Patients with Type 2 diabetes have microvascular insulin resistance and dysfunction; both contribute to metabolic insulin resistance and cardiovascular complications. Microvascular insulin resistance plays important roles in the pathogenesis of metabolic insulin resistance. Glucagon-like peptide 1 (GLP-1) potently recruits muscle microvasculature and increases muscle delivery and action of insulin, likely via a protein kinase A (PKA)-nitric oxide (NO)-dependent pathway in laboratory animals.

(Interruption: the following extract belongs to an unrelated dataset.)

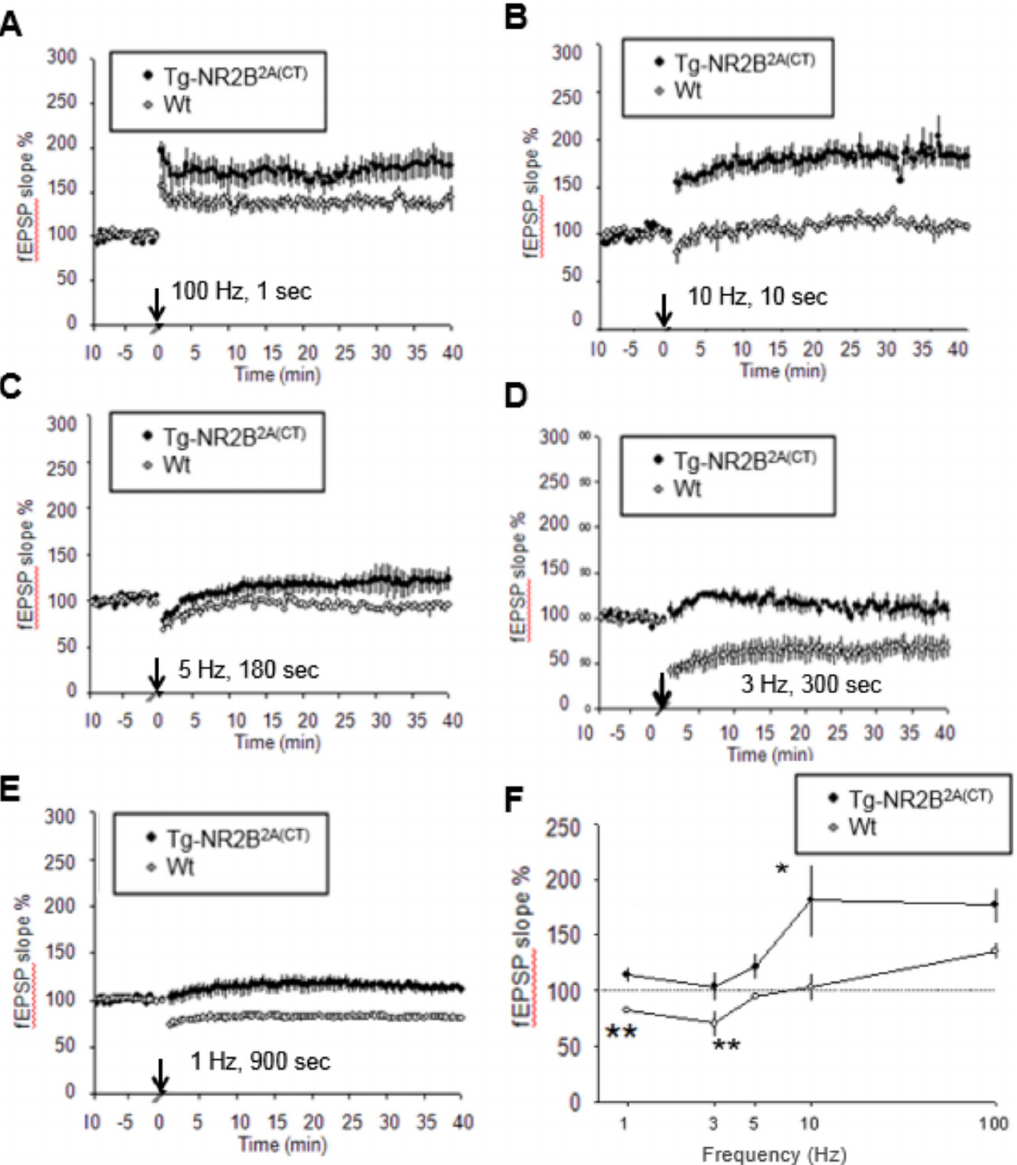
Figure 5. Enhanced LTP and diminished LTD in the Tg-GluN2B 2A(CT) mouse hippocampal slices. ( A ) A slight increase in LTP was seen in the 100 Hz stimulation protocol in the Tg-GluN2B 2A(CT) mice. ( B ) When a 10 Hz stimulation was applied for 10 s a significant increase in LTP was seen in the Tg-GluN2B 2A(CT) mice over their wild-type littermates. ( C ) LTD was diminished at 5 Hz stimulation in the Tg-GluN2B 2A(CT) mice. ( D ) LTD was significantly diminished at the 3 Hz stimulation protocol. ( E ) At the 1 Hz stimulation, the Tg-GluN2B 2A(CT) mice show significantly diminished LTD. ( F ) A summary plot of the % change in fEPSP slope versus the frequencies.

In the proposed studies, we will test in human subjects an overarching hypothesis that sustained activation of the GLP-1 receptor (GLP-1R) enhances muscle microvascular perfusion and improves muscle microvascular response to insulin, which leads to increased muscle insulin delivery and action in humans. We will examine whether sustained GLP-1R activation (1) increases basal muscle microvascular perfusion and enhances muscle microvascular and metabolic responses to insulin in healthy humans; (2) restores muscle insulin sensitivity in the setting of acute insulin resistance, by recruiting muscle microvasculature and enhancing insulin delivery to muscle in healthy humans; and (3) increases muscle microvascular perfusion and attenuates muscle microvascular and metabolic insulin resistance in patients with pre-diabetes.
We will use a state-of-the-art technique — contrast-enhanced ultrasound — in combination with forearm arteriovenous balance, muscle biopsy and insulin clamp, in order to quantify the effects of sustained GLP-1R activation on microvascular and metabolic responses to insulin in humans with or without insulin resistance, and open a new avenue for future mechanistic and/or therapeutic studies. By understanding the regulation of muscle microvasculature, it may be possible to correct vascular, and ameliorate metabolic, insulin resistance and prevent diabetes.